= Gerry Moore =

English jazz pianist (1903–1993)

Gerald Asher Moore (8 October 1903, London – 29 January 1993, Twickenham) was an English jazz pianist.

Moore spent the years 1922-1939 working freelance in London, playing movie palaces and nightclubs. Among the clubs in which he worked are Sherry’s (1925–26), the Empress Rooms (1927), Chez Rex Evans (1933–34), the Bag o’ Nails (1932–36), the 43 Club (1934–35), and Mema’s (1934–39).
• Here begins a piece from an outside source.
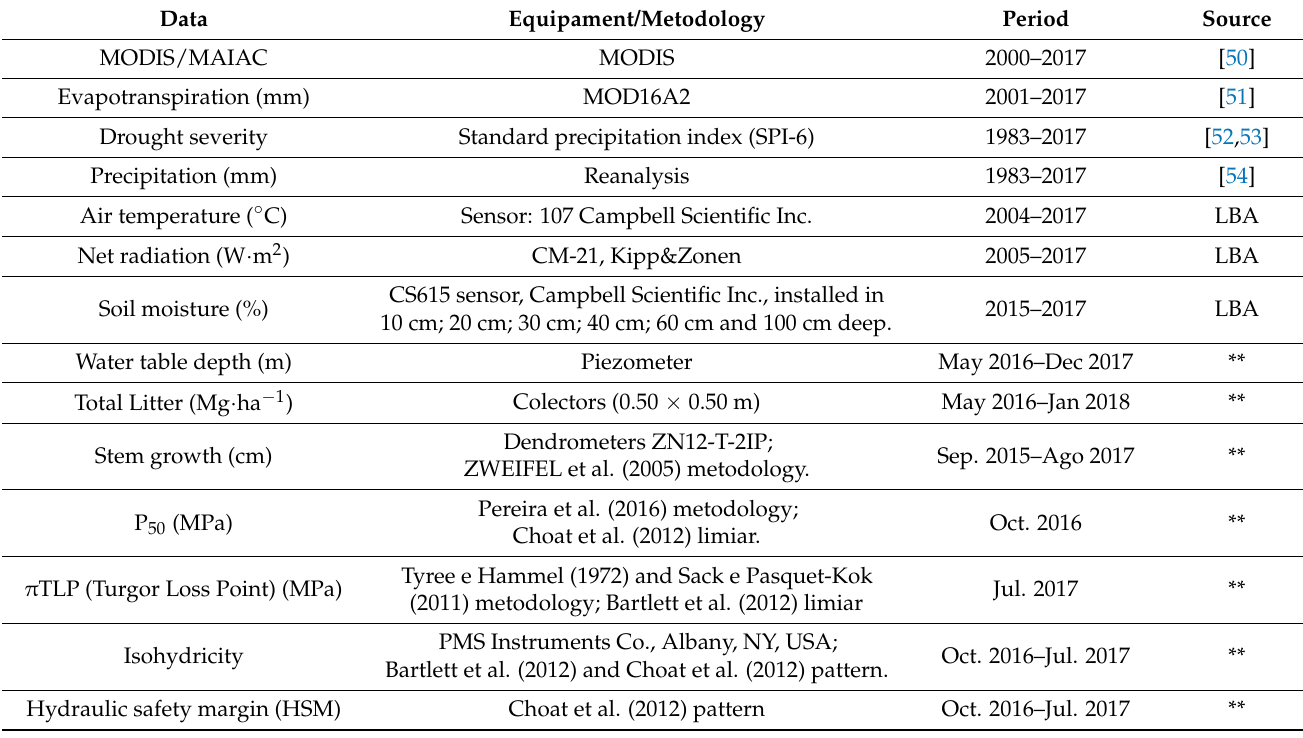
Table 1. Summary of the data used in this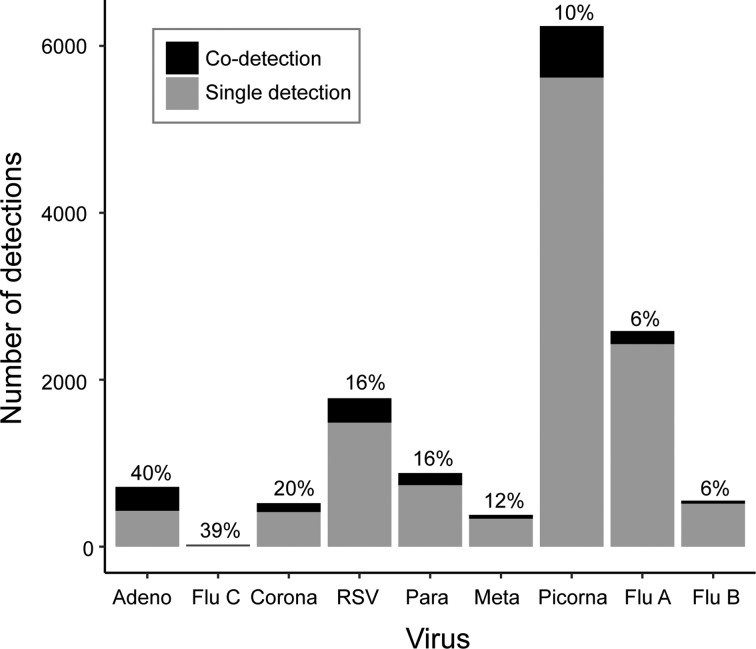
Viral co-detections.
His first live appearance on BBC radio in September 1936 was heralded in The Radio Times with a listing as "Britain's 'King of Swing'". In 1939, he worked with Buddy Featherstonhaugh, from 1940 until 1942 with Adelaide Hall, and in 1945 with Vic Lewis. He worked in Europe late in the 1940s, including in Germany with Max Geldray (1947), at the Paris Jazz Fair with Carlo Krahmer (1949), and at the Palm Beach Hotel in Cannes (1948–50). He played with Harry Gold and Laurie Gold in 1954-57 and worked as a pianist on the Queen Mary (1957) and Caronia (1959–63). From the mid-1960s up until his death, Moore played at clubs in London.